> [Exercise instructions]: Two lines mark the range in the entries below: the one holding "garnered him a loyal client base." and the one holding "jobs market, high". Set down those two and all lines between them, exactly.

> [Data for processing]:

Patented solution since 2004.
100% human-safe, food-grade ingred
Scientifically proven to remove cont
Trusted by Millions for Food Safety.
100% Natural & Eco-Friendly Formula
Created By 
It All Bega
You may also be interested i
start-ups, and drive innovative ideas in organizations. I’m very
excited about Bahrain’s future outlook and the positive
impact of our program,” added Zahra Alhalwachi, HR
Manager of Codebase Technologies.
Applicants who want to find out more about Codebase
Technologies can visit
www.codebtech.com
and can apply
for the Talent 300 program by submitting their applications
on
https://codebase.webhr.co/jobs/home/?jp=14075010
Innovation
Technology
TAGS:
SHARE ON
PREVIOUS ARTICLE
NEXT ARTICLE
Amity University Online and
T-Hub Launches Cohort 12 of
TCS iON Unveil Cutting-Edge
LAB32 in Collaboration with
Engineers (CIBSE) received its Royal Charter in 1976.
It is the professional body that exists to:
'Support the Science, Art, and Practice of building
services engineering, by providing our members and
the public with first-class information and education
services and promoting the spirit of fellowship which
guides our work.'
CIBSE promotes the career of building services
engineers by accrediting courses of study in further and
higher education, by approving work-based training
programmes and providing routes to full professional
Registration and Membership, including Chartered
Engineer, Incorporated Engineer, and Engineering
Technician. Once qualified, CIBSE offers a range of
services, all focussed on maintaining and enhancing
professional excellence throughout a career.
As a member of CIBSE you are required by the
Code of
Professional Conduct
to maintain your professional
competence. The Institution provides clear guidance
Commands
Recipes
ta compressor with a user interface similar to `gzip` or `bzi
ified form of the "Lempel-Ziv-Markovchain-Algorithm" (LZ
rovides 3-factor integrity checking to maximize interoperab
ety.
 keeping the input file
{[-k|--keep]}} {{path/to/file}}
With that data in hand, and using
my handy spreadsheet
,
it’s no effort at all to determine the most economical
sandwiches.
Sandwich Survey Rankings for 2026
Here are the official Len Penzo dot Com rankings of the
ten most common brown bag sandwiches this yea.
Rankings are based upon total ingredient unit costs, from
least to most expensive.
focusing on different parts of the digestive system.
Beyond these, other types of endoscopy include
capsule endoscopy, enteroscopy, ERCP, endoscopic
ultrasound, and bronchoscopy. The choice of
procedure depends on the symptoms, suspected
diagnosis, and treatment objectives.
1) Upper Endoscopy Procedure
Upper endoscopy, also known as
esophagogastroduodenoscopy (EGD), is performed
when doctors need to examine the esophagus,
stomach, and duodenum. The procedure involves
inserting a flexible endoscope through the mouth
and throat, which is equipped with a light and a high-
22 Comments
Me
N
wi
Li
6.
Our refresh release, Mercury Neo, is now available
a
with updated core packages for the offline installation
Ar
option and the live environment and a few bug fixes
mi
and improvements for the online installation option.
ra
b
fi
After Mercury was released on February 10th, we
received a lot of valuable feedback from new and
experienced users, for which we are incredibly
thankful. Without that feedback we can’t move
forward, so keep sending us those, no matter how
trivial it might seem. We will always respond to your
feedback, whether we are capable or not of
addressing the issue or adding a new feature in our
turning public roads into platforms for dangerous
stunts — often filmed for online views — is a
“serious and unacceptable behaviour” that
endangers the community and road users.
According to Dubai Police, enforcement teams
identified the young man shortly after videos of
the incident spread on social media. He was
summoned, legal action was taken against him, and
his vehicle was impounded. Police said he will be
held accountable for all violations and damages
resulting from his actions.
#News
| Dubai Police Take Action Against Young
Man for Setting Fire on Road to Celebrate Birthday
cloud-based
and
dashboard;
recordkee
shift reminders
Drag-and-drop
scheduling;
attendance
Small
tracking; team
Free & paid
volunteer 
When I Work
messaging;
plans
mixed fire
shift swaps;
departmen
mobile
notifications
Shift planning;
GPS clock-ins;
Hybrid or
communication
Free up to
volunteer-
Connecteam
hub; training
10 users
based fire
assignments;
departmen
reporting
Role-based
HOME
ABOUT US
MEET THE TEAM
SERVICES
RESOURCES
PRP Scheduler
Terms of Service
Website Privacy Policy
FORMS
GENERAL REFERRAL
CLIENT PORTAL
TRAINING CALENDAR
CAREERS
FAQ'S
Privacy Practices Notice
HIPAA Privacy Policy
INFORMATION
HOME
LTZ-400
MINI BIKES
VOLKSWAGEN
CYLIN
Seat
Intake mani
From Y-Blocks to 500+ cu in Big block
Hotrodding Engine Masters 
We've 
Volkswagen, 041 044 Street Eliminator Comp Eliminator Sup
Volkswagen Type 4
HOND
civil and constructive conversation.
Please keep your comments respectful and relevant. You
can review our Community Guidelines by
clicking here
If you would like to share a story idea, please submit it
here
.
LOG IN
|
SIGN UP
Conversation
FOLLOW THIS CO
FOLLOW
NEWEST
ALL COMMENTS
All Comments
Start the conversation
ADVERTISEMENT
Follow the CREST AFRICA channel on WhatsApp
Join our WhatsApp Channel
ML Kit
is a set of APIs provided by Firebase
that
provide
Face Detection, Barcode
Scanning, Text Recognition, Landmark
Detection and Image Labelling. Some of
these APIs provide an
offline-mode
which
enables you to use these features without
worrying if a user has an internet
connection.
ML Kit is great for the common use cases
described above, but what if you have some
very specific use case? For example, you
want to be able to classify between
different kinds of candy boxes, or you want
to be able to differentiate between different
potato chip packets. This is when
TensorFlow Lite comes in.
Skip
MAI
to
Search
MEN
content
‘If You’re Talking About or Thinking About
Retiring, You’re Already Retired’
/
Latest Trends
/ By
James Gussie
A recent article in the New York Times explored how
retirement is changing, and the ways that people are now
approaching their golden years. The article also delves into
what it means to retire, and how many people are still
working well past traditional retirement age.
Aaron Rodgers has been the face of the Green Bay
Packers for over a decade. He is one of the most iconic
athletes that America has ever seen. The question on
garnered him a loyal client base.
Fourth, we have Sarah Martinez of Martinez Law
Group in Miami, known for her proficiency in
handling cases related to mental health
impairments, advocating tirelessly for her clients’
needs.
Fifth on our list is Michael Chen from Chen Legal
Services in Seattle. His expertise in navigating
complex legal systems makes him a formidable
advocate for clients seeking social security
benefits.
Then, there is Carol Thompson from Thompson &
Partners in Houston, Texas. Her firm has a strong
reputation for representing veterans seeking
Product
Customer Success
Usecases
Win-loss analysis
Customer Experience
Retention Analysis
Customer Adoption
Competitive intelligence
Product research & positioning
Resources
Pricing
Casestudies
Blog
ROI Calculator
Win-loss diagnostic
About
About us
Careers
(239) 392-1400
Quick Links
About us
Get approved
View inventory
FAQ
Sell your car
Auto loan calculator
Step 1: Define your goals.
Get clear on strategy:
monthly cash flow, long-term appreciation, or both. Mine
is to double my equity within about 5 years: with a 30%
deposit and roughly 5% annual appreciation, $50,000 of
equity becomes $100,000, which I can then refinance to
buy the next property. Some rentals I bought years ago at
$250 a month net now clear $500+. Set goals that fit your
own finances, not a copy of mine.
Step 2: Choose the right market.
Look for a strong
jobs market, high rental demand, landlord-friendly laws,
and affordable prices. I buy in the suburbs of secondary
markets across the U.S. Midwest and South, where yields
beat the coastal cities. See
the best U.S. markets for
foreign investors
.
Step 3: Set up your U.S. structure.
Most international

> [Result of this exercise]:
garnered him a loyal client base.
Fourth, we have Sarah Martinez of Martinez Law
Group in Miami, known for her proficiency in
handling cases related to mental health
impairments, advocating tirelessly for her clients’
needs.
Fifth on our list is Michael Chen from Chen Legal
Services in Seattle. His expertise in navigating
complex legal systems makes him a formidable
advocate for clients seeking social security
benefits.
Then, there is Carol Thompson from Thompson &
Partners in Houston, Texas. Her firm has a strong
reputation for representing veterans seeking
Product
Customer Success
Usecases
Win-loss analysis
Customer Experience
Retention Analysis
Customer Adoption
Competitive intelligence
Product research & positioning
Resources
Pricing
Casestudies
Blog
ROI Calculator
Win-loss diagnostic
About
About us
Careers
(239) 392-1400
Quick Links
About us
Get approved
View inventory
FAQ
Sell your car
Auto loan calculator
Step 1: Define your goals.
Get clear on strategy:
monthly cash flow, long-term appreciation, or both. Mine
is to double my equity within about 5 years: with a 30%
deposit and roughly 5% annual appreciation, $50,000 of
equity becomes $100,000, which I can then refinance to
buy the next property. Some rentals I bought years ago at
$250 a month net now clear $500+. Set goals that fit your
own finances, not a copy of mine.
Step 2: Choose the right market.
Look for a strong
jobs market, high rental demand, landlord-friendly laws,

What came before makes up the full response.